Gendering Loneliness
Should we be so hyper-focused on male loneliness? College journalist Nicholas Sherwood, for one, doesn’t think so. In fact, he argues, gendering the loneliness epidemic may come at a heavy cost that impacts everyone, not just men or boys: "If the public is to seriously confront the growing crisis of loneliness, it cannot—must not—frame the crisis as something exclusive to men. To do so is to allow the manosphere to take ownership of the matter and entrench culture further into a contemptuous, misogynistic fugue.”
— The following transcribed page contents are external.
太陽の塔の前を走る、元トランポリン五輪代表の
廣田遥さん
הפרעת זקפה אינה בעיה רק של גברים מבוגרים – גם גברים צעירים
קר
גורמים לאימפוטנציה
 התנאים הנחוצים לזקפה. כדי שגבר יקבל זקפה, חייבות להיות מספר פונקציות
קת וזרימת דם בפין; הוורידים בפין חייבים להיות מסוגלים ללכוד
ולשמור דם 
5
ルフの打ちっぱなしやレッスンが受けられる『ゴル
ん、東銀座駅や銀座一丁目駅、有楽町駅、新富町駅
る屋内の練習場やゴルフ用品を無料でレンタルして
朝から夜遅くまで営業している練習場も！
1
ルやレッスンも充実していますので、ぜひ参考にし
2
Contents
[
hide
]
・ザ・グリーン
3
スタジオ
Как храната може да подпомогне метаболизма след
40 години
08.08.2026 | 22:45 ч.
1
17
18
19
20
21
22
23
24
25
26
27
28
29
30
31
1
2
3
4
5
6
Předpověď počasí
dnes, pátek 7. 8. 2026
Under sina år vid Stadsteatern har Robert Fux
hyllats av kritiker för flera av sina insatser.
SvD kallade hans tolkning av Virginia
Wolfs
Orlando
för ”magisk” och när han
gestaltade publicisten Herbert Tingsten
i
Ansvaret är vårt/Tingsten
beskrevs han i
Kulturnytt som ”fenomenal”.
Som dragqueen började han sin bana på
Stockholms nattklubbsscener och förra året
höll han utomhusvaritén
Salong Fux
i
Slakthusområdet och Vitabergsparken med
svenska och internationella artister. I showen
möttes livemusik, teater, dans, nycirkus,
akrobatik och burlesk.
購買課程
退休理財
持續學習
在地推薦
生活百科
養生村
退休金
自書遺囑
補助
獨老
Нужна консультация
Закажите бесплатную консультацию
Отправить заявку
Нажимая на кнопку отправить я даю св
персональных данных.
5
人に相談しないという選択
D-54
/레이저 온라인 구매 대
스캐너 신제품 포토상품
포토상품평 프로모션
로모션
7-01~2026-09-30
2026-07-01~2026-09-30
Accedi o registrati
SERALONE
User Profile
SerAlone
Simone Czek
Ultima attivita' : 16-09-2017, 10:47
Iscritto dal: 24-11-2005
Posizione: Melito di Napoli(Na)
We definitely don’t want the manosphere taking up any more space culturally and within the lives of men, boys, or anyone feeling adrift in our increasingly precarious and disconnected world.
If male loneliness isn’t new, why are the debates about it blowing up right now? Part of it has to do with a backlash against toxic masculinity and the multiple spaces, especially online, where we encounter elements of these aggressive, sometimes violent forms of masculinity. It can sometimes feel like problematic men are everywhere. Vivian Park, a college journalist at the University of Michigan, explains this well:
I think this is what underlies the sentiment that causes “some men are bad” to become “all men are bad.” The uncertainty makes it hard to decipher when masculinity is good and when it is bad, and misogyny is unrelenting. Women cannot simply ignore or take a break from men or their masculinity, toxic or not, when it is present in our loved ones, our family, friends, significant others. It is tiring, exhausting.
Neuroscientist Dean Burnett has shed some interesting light on this trend. As he explains, our brains have evolved to assume that the world is a fair place, and this is why we generally approve of things like fairness and justice. So, when we see someone falter, especially if they are of a higher status than ourselves, we can feel a burst of satisfaction. It's possible that this phenomenon, known as schadenfreude, may also account for the current lack of empathy toward men who may be struggling with loneliness.
A final point that might add to our broader understanding of the current obsession with male loneliness is that, as a society, we gravitate toward epidemics because they involve a sense of numerical authenticity, which makes us feel like some degree of science and credibility is involved. They’re also a kind of cultural diagnosis of what’s going wrong, who’s falling behind, or who’s surging ahead. Those are vital bits of information that can help us determine not only the state of the world, but our place in it.
Branding all men as enemies, broken, or deserving of loneliness feels short-sighted and detrimental in the long run. Being empathetic to male experiences of loneliness doesn’t mean letting male violence and oppression glide by. It’s about exploring it with a bit more nuance. Men are lonely and more than a little adrift, which is how many of us have felt under patriarchy for decades — centuries even. The systems need to change before the individuals can do so in meaningful, lasting ways. That can only happen effectively and in ways that take hold when we all pitch in.